I’ve noted that I’ve been having trouble sleeping. At first it was due to lack of noises and such, and so I switched from wearing ear plugs at night (hear your own breathing) to turning on a fan. The last few nights, however, my mind will not let me go to sleep. I keep running the scenario of “what if meth heads break into the apartment” over and over in my mind. I have a loaded .357 magnum pistol next to where I sleep, I’ve had it for years, but recently I’ve had the urge to sleep “with” it, to feel it next to me while I drift off. All of this has me asking myself, is this residual from my experience in Iraq? I can recall walking down a street shortly after arriving in America and the odd sensation of not having a loaded rifle and having to scan for enemy as I walked. And I wont even go into the feelings I felt as traffic zoomed up behind me on the highway (I wanted to swerve into them and yell at my gunner to fire a warning shot).
Yesterday I printed out some color copies of my bartending resume that has a picture of me juggling a bottle of alcohol, ala Tom Cruise in “Cocktail”. I then started hitting every restaurant around and on my third one, a very nice place called “Gustav’s” I had an interview. The service manager told me that she would hire me on the spot, but that I had to also see the GM. I have an appointment with him today. I am reading headlines of news, drinking coffee, and getting ready to go hit a quick cardio workout before the interview. I hope I get it.

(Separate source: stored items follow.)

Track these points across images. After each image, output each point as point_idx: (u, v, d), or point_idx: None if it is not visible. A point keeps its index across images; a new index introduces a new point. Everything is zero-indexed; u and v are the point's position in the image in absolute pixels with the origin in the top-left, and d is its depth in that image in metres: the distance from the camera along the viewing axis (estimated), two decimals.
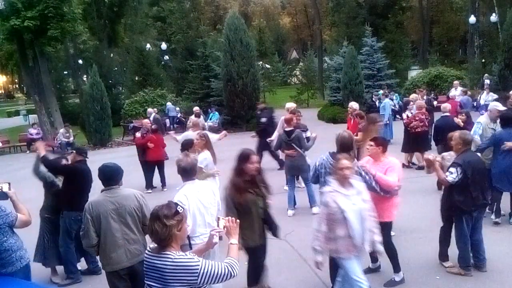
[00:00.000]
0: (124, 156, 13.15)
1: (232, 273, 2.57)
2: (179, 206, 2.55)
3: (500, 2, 27.95)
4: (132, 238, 3.81)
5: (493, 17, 26.26)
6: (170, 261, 2.44)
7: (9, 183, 4.03)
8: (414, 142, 9.65)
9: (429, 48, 37.00)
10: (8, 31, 17.41)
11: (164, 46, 31.30)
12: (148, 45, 31.52)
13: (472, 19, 26.01)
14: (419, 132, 9.50)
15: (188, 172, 3.97)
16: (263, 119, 10.98)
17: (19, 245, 3.82)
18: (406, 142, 9.90)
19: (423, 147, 9.53)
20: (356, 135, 8.20)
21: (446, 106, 8.55)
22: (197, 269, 2.44)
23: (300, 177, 8.01)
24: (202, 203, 3.97)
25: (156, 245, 2.54)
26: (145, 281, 2.60)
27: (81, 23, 21.93)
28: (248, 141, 16.06)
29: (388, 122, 13.49)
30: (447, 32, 37.70)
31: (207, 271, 2.45)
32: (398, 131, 11.66)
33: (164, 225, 2.42)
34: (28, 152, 18.39)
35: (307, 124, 8.49)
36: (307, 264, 5.48)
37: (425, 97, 13.14)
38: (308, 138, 7.64)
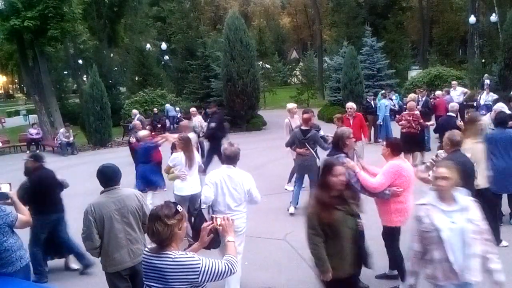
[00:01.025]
0: (124, 156, 13.11)
1: (232, 270, 2.59)
2: (178, 206, 2.56)
3: (500, 2, 27.94)
4: (134, 238, 3.82)
5: (493, 17, 26.25)
6: (171, 261, 2.44)
7: (10, 184, 4.03)
8: (402, 141, 9.48)
9: (429, 48, 37.00)
10: (8, 31, 17.39)
11: (164, 46, 31.30)
12: (148, 45, 31.51)
13: (472, 19, 26.01)
14: (405, 133, 9.26)
15: (230, 158, 4.64)
16: (212, 124, 10.82)
17: (19, 245, 3.82)
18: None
19: (408, 149, 8.78)
20: None
21: (454, 105, 8.56)
22: (198, 267, 2.45)
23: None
24: (227, 185, 4.54)
25: (155, 245, 2.54)
26: (144, 282, 2.60)
27: (81, 23, 21.92)
28: (248, 141, 16.11)
29: (382, 123, 13.47)
30: (447, 32, 37.70)
31: (208, 269, 2.47)
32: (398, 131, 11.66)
33: (165, 225, 2.44)
34: (28, 152, 18.38)
35: None
36: (307, 264, 5.48)
37: (424, 98, 13.09)
38: (323, 137, 7.64)
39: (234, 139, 14.47)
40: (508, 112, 6.92)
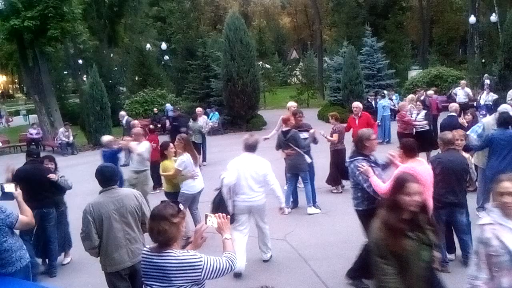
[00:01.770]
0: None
1: (233, 267, 2.64)
2: (180, 205, 2.59)
3: (500, 2, 27.94)
4: (133, 237, 3.81)
5: (493, 17, 26.24)
6: (174, 259, 2.47)
7: (15, 184, 4.03)
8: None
9: (429, 48, 36.97)
10: (8, 31, 17.41)
11: (164, 46, 31.28)
12: (148, 45, 31.50)
13: (472, 19, 26.00)
14: (399, 133, 9.58)
15: (252, 146, 5.33)
16: (183, 129, 10.73)
17: (19, 245, 3.82)
18: None
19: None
20: (331, 136, 8.25)
21: (453, 105, 8.56)
22: (201, 265, 2.49)
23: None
24: (248, 170, 5.19)
25: (156, 244, 2.55)
26: (144, 282, 2.58)
27: (81, 23, 21.91)
28: None
29: (380, 123, 13.46)
30: (447, 32, 37.68)
31: (210, 267, 2.51)
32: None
33: (171, 224, 2.49)
34: None
35: None
36: (307, 264, 5.48)
37: (422, 98, 13.15)
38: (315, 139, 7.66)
39: (234, 139, 14.47)
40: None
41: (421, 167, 4.30)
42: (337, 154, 8.28)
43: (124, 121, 13.86)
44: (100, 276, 4.04)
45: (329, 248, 5.90)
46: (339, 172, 8.25)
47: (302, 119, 7.74)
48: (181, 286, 2.46)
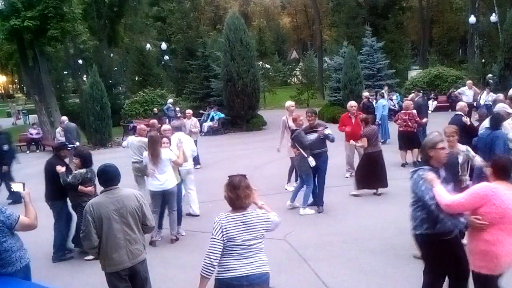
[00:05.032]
0: (124, 157, 13.08)
1: (279, 222, 3.46)
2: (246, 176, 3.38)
3: (500, 2, 27.97)
4: (133, 238, 3.80)
5: (493, 17, 26.27)
6: (256, 215, 3.31)
7: (23, 183, 4.00)
8: (399, 140, 10.46)
9: (429, 48, 36.97)
10: (8, 31, 17.38)
11: (164, 46, 31.29)
12: (148, 45, 31.50)
13: (472, 19, 26.01)
14: (402, 131, 10.18)
15: (180, 128, 7.84)
16: (5, 147, 9.93)
17: (19, 245, 3.81)
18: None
19: (405, 146, 10.18)
20: (359, 141, 8.21)
21: (459, 104, 8.59)
22: (270, 219, 3.35)
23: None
24: (187, 144, 7.32)
25: (231, 209, 3.27)
26: (234, 239, 3.16)
27: (81, 23, 21.88)
28: (248, 141, 16.10)
29: (380, 122, 13.49)
30: (447, 32, 37.72)
31: (274, 221, 3.38)
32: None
33: (251, 190, 3.30)
34: (28, 152, 18.40)
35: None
36: (307, 264, 5.48)
37: (416, 98, 13.19)
38: (327, 136, 7.41)
39: (234, 139, 14.45)
40: (510, 111, 6.95)
41: (506, 193, 3.38)
42: (368, 158, 7.99)
43: (64, 126, 13.19)
44: (100, 276, 4.04)
45: (329, 248, 5.90)
46: (374, 177, 7.97)
47: (313, 118, 7.50)
48: (262, 234, 3.30)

I have a cat named Pandora. She is precious to me. She is a black, American Short Haired Persian, that I found wandering the parking lot in Houston. I found out that a family had moved to the west coast and the wife didn’t like cats, so she conveniently left the cat there when they left. The little cat was hungry and skittish and I took her in. She immediately latched onto me and became my “little girl”. Over the next couple of years she’s been with me, I’ve greatly enjoyed her company. While looking for an apartment in Eugene that allowed cats, and not being able to afford the ones the did, I was going to camp on the river instead of give her up. But in the end I found an apartment and she is still with me. I’ve never yelled at her or anything. I am very gentle with her and I spoil her. She will lay on the ground and roll her belly up at me in order to get a petting.
Eliza has a cat, she got him while I was in Iraq, that is a Siamese mix (has another breed in it’s blood). He is a juvenile male and is quite goofy. He runs down the hallway with all the grace of a drunken Shetland Pony. He loves to chase bugs, specks of dust on a breeze, or his reflection in the patio door. I play around with him all the time and I refer to him as shit head.
I was wondering, this morning while caffeine fills in the synaptic clefts of my brain, if I treated the cats different because of their personality, or by the fact that one is a goofy boy and the other a sweet girl. It made me give pause to consider how I might act to kids of my own were they to be a boy and a girl. Could I allow the boy to be quiet and reflective and the girl to be a tomboy? I hope so. I hope that I would give all that I could so that their personalities and character would be as deep and broad as possible, that their character and personality would be much of their own choosing.
Just some thoughts.
Now I must go hit the cardio workout. I’ve dropped 10 pounds since coming home, and I’ve got another 9 to go on my goal. After hitting that goal I’ll create another one. Eat the elephant by the spoonful!